-- Фрагмент текста --
******************************
Зато, я закурил. Многие офицеры получали сухой паек продуктами, а нас детей несколько раз в неделю посылали за хлебом из этого пайка. А курили мы под автомобильным мостом. Основание его было сделано из добротного сруба так, что под мостом можно было пройти. И вот уже под самим мостом вверху в конструкции из сруба было три или четыре ячейки размером примерно 0,6х0,6 метра, так, что забраться туда мог только ребенок. Вот туда, по дороге за хлебом мы забирались и курили, чтобы нас никто не видел. Во втором классе в этой ячейке я уже не помещался. А слева от автомобильного моста, если идти в сторону бани, был деревянный, пешеходный мост на сваях с перилами и в конце с лестницей. С этим мостом у меня связано несколько неприятных моментов. Какие то хулиганы (иначе их и не назовешь) периодически втыкали в перила моста швейные иголки под углом. И когда ты идешь из бани то сразу спускаешься по деревянной лестнице моста, одновременно придерживаясь и скользя рукой по перилам. Когда я два раза таким образом загнал иголку в руку (а заметить ее практически невозможно), то я уже боялся держаться за эти перила, даже когда ступеньки были забиты снегом и в гололед. Уважаемые хулиганы, если, конечно вы еще не перевоспитались, вы попробуйте кому-нибудь тайком сделать добро, так, чтобы люди оглядывались вокруг и гадали, кто же этот неизвестный герой? Уверяю вас, вы получите гораздо большее удовольствие!
******************************
-- Выдержка из данных --
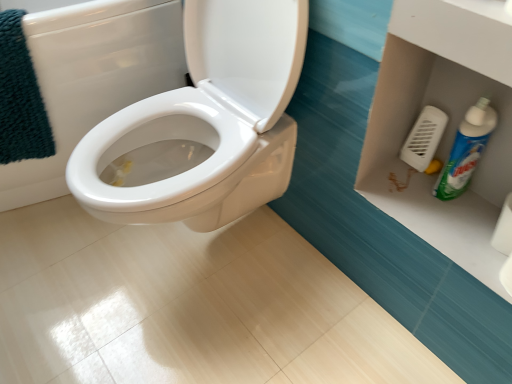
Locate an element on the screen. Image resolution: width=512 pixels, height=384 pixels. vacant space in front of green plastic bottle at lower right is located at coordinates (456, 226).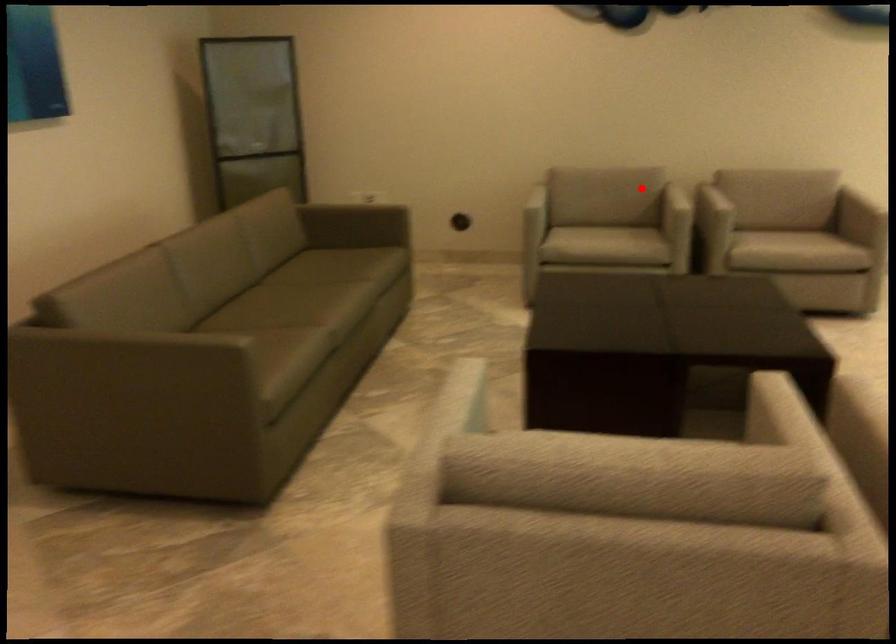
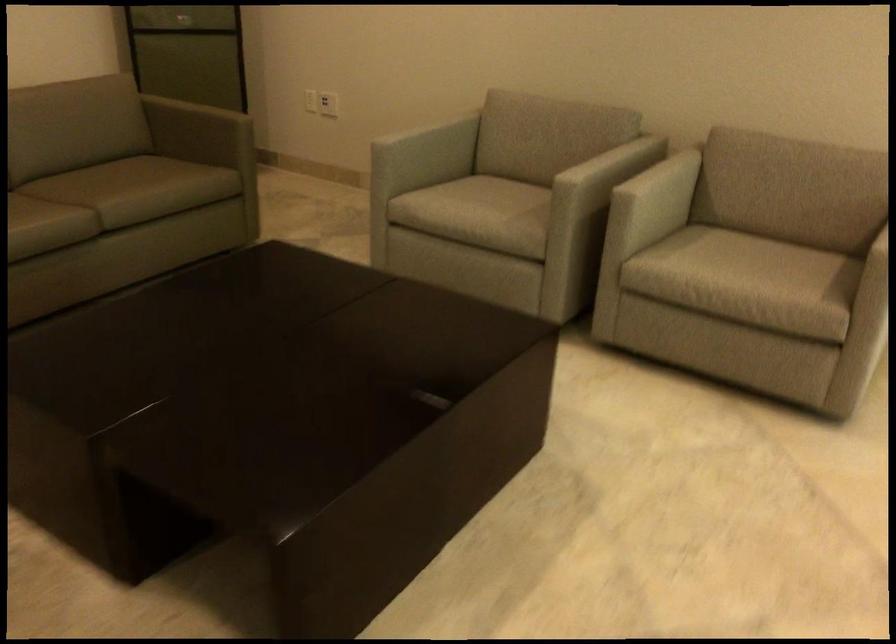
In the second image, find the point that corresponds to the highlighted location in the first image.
******************************
-- Набор заданий --
**1.** Назовите все части пешеходного моста, перечисленные в рассказе о мостах.
**2.** Укажите, согласуется ли с рассказом о мостах каждое утверждение, и подтвердите ответ точной цитатой:
(а) дети курили под пешеходным мостом;
(б) во втором классе рассказчик уже не помещался в ячейке под мостом;
(в) рассказчик загнал иголку в руку три раза.
**3.** Продолжите рассказ о мостах, начав сразу после его последней фразы.
Список для выполнения заданий не понадобится.

-- Ответы к заданиям --
**1.** Сваи, перила и лестница в конце моста.

**2.**
(а) Нет: «А курили мы под автомобильным мостом».
(б) Да: «Во втором классе в этой ячейке я уже не помещался».
(в) Нет: «Когда я два раза таким образом загнал иголку в руку».

**3.**
На современных фотографиях на этом сайте я этого моста уже не вижу. У меня сложились подозрения, что и автомобильный мост уже не тот, а насыпной. По тем фотографиям, что есть на сайте, я этого никак точно не могу определить. Курить, однако, тоже пришлось не долго. После пристрастного допроса в кабинете директора школы и внушения от родителей, от этой пагубной привычки пришлось отказаться.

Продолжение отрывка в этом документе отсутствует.